Assessment is by a mixture of coursework and end-of-year examination in varying proportions, depending on the course units you take. Coursework includes essays, language exercises, translations and reports. Oral presentations and computer-based tests are used in some course units to assess grammar and comprehension skills. You can, to some extent, choose course units which suit your own assessment preferences. The first year is foundational and marks do not count towards your final degree. The second year, year abroad and final year marks do count, with more importance being given to the final year marks in order to reward progress and achievement.
You will take a study skills course during your first year, designed to equip you with and enhance the writing skills you will need to be successful in your degree. This course does not count towards your final degree award but you are required to pass it to progress to your second year.
Home and EU students tuition fee per year 2017/18*: £9,250
International students tuition fee per year 2017/18**: £14,000
Other essential costs***: The cost of your year abroad will vary by country. Typical living costs to consider will be accommodation, food and household items, entertainment, travel, books and bills (including your mobile phone). You'll also need to budget for travel to and from your country of study. Additional costs compared to studying in the UK will also depend on personal choices and it is important to research the cost of living before the year commences.
How do I pay for it? Find out more.
*Tuition fees for UK and EU nationals starting a degree in the academic year 2017/18 will be £9,250 for that year. This amount is subject to the UK Parliament approving a change to fee and loan regulations that has been proposed by the UK Government. In the future, should the proposed changes to fee and loan regulations allow it, Royal Holloway reserves the right to increase tuition fees for UK and EU nationals annually. If relevant UK legislation continues to permit it, Royal Holloway will maintain parity between the tuition fees charged to UK and EU students for the duration of their degree studies.

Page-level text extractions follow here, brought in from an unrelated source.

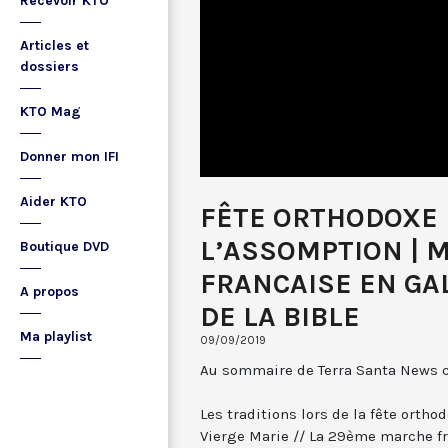
Recevoir KTO
Articles et
dossiers
KTO Mag
Donner mon IFI
Aider KTO
FÊTE ORTHODOXE
L’ASSOMPTION | 
Boutique DVD
FRANCAISE EN GA
A propos
DE LA BIBLE
Ma playlist
09/09/2019
Au sommaire de Terra Santa News c
Les traditions lors de la fête orth
Vierge Marie // La 29ème marche fr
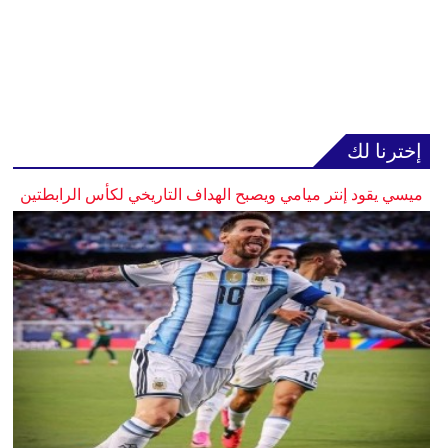
إخترنا لك
ميسي يقود إنتر ميامي ويصبح الهداف التاريخي لكأس الرابطتين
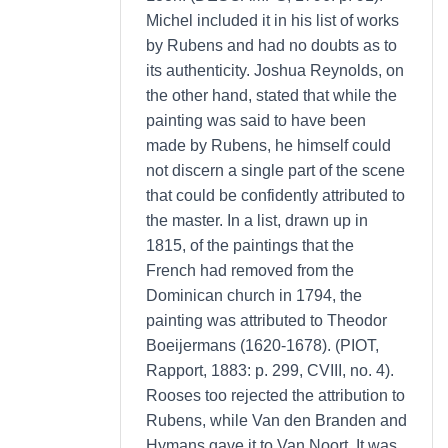
Michel included it in his list of works
by Rubens and had no doubts as to
its authenticity. Joshua Reynolds, on
the other hand, stated that while the
painting was said to have been
made by Rubens, he himself could
not discern a single part of the scene
that could be confidently attributed to
the master. In a list, drawn up in
1815, of the paintings that the
French had removed from the
Dominican church in 1794, the
painting was attributed to Theodor
Boeijermans (1620-1678). (PIOT,
Rapport, 1883: p. 299, CVIII, no. 4).
Rooses too rejected the attribution to
Rubens, while Van den Branden and
Hymans gave it to Van Noort. It was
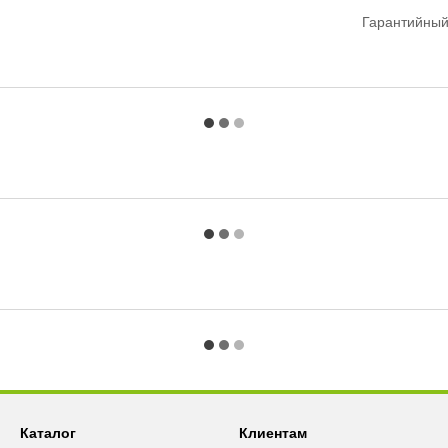
Гарантийный
Каталог
Клиентам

**Royal Holloway reserves the right to increase tuition fees for international fee paying students annually. Tuition fees are unlikely to rise more than 5 per cent each year. For further information on tuition fees please see Royal Holloway’s Terms & Conditions.
***These estimated costs relate to studying this particular degree programme at Royal Holloway. Costs, such as accommodation, food, books and other learning materials and printing etc., have not been included.